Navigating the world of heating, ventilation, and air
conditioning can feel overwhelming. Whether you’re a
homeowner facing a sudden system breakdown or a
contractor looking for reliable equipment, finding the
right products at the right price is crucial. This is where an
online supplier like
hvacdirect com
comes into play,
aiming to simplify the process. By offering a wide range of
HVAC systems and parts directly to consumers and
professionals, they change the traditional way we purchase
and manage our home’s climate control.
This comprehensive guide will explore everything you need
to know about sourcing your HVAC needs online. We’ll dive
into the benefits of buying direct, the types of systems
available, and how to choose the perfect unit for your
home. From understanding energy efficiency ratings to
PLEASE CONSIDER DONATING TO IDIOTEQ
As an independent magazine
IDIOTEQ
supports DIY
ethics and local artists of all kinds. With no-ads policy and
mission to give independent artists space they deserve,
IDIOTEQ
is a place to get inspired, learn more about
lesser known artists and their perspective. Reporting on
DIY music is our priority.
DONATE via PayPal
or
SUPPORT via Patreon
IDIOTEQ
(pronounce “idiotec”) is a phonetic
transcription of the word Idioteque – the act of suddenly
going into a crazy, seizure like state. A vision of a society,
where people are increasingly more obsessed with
****************
HOW TO COMPLETE THIS TASK - Transcribe every row above word for word, line by line.

RESULT OF THE TASK -
Navigating the world of heating, ventilation, and air
conditioning can feel overwhelming. Whether you’re a
homeowner facing a sudden system breakdown or a
contractor looking for reliable equipment, finding the
right products at the right price is crucial. This is where an
online supplier like
hvacdirect com
comes into play,
aiming to simplify the process. By offering a wide range of
HVAC systems and parts directly to consumers and
professionals, they change the traditional way we purchase
and manage our home’s climate control.
This comprehensive guide will explore everything you need
to know about sourcing your HVAC needs online. We’ll dive
into the benefits of buying direct, the types of systems
available, and how to choose the perfect unit for your
home. From understanding energy efficiency ratings to
PLEASE CONSIDER DONATING TO IDIOTEQ
As an independent magazine
IDIOTEQ
supports DIY
ethics and local artists of all kinds. With no-ads policy and
mission to give independent artists space they deserve,
IDIOTEQ
is a place to get inspired, learn more about
lesser known artists and their perspective. Reporting on
DIY music is our priority.
DONATE via PayPal
or
SUPPORT via Patreon
IDIOTEQ
(pronounce “idiotec”) is a phonetic
transcription of the word Idioteque – the act of suddenly
going into a crazy, seizure like state. A vision of a society,
where people are increasingly more obsessed with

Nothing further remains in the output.